Last night’s performance of The Ballad of Johnny Longstaff by The Young’Uns at Oxford Playhouse was one of those experiences that goes beyond simply being an enjoyable night out (which it was). It felt like one of those events that stays with you, quietly whispering in your ear when you are wondering what to do about the times you live in, quietly prodding you to be brave, to do more, to stand up and be counted.
Johnny Longstaff was a real person – his son first approached The Young’Uns at a folk session in a pub, and handed them a list of what Johnny had done in his life, with the idea that there might be a song in there. The result is an album, and this show – currently touring theatres across the UK. Because Johnny’s story needs telling.

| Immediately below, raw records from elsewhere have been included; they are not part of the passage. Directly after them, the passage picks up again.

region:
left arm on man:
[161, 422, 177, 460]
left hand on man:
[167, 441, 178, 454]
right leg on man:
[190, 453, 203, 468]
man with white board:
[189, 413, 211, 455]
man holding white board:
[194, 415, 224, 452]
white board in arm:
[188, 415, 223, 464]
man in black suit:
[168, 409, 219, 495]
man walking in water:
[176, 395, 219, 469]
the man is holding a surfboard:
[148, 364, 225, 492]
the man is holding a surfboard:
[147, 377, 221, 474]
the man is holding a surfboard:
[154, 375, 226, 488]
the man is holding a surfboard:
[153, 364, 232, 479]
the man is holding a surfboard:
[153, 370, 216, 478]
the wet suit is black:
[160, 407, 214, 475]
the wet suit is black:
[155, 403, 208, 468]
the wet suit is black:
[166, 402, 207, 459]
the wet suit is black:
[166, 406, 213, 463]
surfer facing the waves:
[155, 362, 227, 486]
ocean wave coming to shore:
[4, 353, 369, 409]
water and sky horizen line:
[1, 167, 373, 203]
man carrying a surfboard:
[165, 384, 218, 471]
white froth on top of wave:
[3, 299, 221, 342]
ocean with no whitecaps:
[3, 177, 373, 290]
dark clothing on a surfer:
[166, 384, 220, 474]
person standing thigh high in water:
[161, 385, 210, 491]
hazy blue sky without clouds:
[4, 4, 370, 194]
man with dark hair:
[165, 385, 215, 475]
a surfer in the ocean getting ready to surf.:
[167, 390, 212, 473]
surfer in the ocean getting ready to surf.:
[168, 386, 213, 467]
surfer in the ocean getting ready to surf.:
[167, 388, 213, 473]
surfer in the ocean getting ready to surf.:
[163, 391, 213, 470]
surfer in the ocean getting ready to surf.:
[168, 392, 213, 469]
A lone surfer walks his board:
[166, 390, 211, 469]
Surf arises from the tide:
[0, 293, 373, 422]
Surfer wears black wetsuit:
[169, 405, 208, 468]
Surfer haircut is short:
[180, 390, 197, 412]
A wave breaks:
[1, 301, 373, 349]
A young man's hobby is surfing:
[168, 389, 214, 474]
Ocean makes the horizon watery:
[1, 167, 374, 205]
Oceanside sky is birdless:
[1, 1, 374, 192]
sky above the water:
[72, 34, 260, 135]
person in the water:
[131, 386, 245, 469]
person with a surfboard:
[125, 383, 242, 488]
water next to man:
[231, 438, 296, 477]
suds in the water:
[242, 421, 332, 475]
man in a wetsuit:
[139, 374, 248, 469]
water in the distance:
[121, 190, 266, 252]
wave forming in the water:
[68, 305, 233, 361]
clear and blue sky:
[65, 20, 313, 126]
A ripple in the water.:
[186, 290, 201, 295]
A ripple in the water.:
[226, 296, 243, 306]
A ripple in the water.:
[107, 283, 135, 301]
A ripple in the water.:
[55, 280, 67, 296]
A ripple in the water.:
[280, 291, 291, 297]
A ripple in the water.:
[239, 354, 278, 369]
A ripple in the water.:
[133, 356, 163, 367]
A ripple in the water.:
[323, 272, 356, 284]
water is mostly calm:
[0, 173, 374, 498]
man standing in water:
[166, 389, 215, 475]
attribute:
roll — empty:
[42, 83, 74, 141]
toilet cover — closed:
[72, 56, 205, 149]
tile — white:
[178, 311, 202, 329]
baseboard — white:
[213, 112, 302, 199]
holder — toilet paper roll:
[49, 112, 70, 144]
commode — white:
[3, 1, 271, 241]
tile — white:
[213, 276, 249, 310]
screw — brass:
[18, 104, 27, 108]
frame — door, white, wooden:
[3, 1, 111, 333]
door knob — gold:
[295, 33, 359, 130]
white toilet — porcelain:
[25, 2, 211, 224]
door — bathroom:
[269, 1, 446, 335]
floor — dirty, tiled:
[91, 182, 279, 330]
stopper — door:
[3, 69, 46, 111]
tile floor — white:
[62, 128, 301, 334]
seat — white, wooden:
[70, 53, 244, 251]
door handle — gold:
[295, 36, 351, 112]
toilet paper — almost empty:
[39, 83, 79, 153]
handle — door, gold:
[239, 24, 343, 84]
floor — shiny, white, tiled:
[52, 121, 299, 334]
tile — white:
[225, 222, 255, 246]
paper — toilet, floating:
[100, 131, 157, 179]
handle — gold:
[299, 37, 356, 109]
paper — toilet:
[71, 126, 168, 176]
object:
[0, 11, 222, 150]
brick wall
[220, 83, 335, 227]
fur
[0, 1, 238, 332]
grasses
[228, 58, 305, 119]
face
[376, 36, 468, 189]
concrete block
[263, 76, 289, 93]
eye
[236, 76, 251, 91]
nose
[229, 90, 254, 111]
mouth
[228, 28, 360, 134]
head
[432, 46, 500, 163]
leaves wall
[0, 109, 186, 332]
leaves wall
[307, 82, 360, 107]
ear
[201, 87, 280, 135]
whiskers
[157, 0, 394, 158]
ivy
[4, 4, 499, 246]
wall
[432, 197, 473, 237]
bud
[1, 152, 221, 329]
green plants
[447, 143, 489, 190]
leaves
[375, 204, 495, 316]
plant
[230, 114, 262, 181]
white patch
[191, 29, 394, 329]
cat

The performance started with an intro from the band – actually, only two of the regular trio (Sean Cooney and David Eagle), plus Jack Rutter, who has done an incredible job of getting up to speed with this intricate show, whilst the third Young’Un continues his work as a teacher. They pointed out that they’re musicians, not actors – although that distinction felt irrelevant, because it was immediately clear we were in the hands of master storytellers.

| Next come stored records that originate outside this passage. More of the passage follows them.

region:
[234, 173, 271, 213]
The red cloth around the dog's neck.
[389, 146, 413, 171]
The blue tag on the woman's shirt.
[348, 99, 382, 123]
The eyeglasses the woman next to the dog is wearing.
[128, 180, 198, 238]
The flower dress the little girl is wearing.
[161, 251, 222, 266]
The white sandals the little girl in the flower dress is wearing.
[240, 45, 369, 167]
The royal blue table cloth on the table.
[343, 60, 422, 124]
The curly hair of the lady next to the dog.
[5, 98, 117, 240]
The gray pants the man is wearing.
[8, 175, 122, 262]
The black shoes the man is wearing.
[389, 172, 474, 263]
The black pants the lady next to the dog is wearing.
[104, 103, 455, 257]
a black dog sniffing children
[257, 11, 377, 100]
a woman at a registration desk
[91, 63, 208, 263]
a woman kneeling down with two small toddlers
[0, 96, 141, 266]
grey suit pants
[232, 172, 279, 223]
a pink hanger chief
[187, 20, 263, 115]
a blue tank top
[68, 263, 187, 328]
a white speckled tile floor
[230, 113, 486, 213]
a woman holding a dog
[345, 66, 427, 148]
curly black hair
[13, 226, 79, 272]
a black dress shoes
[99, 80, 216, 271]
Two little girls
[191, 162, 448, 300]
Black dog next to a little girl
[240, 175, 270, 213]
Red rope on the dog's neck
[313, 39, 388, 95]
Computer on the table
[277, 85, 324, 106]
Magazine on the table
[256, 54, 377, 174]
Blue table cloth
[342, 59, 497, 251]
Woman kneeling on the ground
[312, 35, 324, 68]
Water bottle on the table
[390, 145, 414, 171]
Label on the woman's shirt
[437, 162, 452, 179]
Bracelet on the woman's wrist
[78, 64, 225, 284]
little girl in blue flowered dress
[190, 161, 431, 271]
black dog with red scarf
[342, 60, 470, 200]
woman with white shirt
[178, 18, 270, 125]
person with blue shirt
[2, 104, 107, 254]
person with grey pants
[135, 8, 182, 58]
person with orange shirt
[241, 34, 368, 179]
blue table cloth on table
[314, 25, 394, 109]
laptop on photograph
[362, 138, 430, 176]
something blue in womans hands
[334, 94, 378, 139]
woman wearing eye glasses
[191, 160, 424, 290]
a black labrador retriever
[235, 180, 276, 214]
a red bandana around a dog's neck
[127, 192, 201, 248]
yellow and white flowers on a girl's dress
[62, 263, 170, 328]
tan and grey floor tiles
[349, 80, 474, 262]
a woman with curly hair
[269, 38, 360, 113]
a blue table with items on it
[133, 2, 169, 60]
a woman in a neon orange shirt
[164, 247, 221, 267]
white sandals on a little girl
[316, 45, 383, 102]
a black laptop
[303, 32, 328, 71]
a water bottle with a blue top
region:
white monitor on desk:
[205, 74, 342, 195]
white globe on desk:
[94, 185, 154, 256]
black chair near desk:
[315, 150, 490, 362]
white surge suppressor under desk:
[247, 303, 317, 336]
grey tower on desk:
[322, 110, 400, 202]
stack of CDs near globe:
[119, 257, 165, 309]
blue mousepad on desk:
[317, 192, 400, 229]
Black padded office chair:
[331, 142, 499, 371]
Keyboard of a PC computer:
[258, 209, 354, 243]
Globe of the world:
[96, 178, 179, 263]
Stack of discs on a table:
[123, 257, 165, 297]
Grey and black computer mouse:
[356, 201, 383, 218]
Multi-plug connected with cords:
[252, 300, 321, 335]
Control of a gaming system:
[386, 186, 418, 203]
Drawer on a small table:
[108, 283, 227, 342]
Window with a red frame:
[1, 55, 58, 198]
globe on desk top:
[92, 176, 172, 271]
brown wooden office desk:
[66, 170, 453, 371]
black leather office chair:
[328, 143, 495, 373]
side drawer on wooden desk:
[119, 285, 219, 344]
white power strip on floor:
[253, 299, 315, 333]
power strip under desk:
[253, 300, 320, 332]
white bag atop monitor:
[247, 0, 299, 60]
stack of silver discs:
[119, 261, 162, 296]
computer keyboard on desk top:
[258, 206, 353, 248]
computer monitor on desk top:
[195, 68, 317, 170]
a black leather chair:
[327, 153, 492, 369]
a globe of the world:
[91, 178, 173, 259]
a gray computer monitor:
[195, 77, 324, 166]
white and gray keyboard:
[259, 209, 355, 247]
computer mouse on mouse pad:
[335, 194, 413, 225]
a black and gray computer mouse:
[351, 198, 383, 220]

The band used a mix of song, spoken word and animated visuals, combined with original recordings of Johnny telling his story - to take us on a journey. We travelled with him, from the empty bellies of his childhood in Stockton, down to London via a hunger march, through formative experiences in a city where luxury and poverty have long been uneasy bedfellows, and then on to Spain, to fight fascism. The initial thread we follow through the first half then weaves an intricate, vivid tapestry in the second, as we get the details of what Johnny experienced in the Spanish Civil War.
Musically, the show is an absolute treat – sublime harmonies perfectly balancing the precision required in a show of this nature with the sense that you’re hearing an echo of Johnny and his comrades. It’s music as theatre, rather than ‘musical theatre’. The use of instruments is restrained and all the more effect as a result – rather than give every tune a ‘full bodied’ accompaniment, we get repeated phrases interjecting at key points – building up to the emotionally heavy-hitting moments of a reworked ¡Ay Carmela!. The most poignant musical detail for me was right at the end, when we hear Johnny himself singing the song that surviving volunteers sang when they returned to Spain following the death of Franco.
Words like hunger, suffering, war and fascism should not mislead anyone into thinking this is a 'difficult' show – it’s still very much a piece of entertainment. Johnny Longstaff put himself forward for the big events of his time, but the show also captures his humour – it’s there in his recordings (which can be heard in full via the Imperial War Museum), and in a handful of Monty Python-esque moments. It’s really a show about having a deep-felt warmth for fellow humans, regardless of their nationality, religion, ethnicity, background or circumstances, and feeling compelled to act on that – to stand up against forces which threaten to deny others their full human dignity.
The Ballad of Johnny Longstaff sits in excellent company – somewhere between the West End hit War Horse and the Edinburgh award-winning Dispatches on the Red Dress (two of the most moving war story performances I’ve seen), and I would encourage everyone to experience it for themselves. It’s a great story – and so much more - and fully deserved last night's standing ovation.